**WHAT IS BEING ASKED**. Format the material from its first line up to and including the line containing "local contrast: on, module defaults" as a JSON list of strings, one string per line, with blank lines omitted.

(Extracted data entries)
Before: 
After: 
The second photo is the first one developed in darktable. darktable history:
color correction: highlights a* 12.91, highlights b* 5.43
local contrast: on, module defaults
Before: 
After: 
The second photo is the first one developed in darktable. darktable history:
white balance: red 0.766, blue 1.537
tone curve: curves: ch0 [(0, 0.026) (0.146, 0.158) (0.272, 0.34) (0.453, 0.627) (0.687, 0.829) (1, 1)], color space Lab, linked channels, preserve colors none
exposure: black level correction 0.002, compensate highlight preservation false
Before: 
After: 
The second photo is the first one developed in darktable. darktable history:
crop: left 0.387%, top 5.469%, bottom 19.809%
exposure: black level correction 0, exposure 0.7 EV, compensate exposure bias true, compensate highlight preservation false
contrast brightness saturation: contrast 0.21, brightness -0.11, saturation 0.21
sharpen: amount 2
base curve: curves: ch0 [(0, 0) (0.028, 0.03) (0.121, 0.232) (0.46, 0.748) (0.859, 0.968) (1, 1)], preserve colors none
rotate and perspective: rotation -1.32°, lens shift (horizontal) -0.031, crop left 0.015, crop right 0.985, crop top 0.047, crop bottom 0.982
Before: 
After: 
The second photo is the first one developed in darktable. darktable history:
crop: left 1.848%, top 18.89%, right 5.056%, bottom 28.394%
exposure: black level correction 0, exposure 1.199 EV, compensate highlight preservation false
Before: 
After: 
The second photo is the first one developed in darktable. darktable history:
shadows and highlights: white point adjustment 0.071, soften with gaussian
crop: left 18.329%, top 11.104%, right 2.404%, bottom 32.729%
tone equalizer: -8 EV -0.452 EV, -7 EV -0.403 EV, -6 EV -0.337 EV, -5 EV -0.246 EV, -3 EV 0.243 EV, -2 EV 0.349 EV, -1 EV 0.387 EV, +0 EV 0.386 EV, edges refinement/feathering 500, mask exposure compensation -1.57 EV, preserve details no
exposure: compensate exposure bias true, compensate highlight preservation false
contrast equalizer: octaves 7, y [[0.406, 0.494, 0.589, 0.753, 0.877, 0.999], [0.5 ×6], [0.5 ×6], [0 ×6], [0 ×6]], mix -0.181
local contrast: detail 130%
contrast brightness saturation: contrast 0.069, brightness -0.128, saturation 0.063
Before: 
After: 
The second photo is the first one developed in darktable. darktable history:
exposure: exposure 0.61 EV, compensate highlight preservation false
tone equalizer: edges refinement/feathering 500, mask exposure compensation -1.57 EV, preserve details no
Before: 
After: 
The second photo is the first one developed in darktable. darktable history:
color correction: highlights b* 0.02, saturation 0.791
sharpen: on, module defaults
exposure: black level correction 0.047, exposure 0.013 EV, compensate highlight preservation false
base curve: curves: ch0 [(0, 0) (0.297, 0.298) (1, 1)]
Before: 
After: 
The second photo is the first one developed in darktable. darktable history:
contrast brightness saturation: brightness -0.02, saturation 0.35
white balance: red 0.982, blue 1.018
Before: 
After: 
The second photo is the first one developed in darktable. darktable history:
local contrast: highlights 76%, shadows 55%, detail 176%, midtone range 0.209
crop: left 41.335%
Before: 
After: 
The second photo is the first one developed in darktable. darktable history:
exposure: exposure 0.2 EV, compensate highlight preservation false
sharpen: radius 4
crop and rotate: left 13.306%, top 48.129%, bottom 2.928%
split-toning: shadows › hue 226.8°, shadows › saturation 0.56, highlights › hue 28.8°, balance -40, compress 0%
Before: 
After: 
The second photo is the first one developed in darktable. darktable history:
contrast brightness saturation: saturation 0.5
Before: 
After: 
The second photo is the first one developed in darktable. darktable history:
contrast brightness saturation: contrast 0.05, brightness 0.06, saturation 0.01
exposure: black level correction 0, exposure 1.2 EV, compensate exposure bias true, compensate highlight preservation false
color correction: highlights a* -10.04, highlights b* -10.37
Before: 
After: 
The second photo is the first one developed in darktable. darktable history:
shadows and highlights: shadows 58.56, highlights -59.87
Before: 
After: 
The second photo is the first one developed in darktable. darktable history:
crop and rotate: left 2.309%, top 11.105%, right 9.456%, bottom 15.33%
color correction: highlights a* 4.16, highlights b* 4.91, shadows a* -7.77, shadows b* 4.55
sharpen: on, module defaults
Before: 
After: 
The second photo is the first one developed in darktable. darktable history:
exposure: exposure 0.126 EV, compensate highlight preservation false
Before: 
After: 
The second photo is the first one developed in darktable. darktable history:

**RESPONSE**.
[
  "Before: ",
  "After: ",
  "The second photo is the first one developed in darktable. darktable history:",
  "color correction: highlights a* 12.91, highlights b* 5.43",
  "local contrast: on, module defaults"
]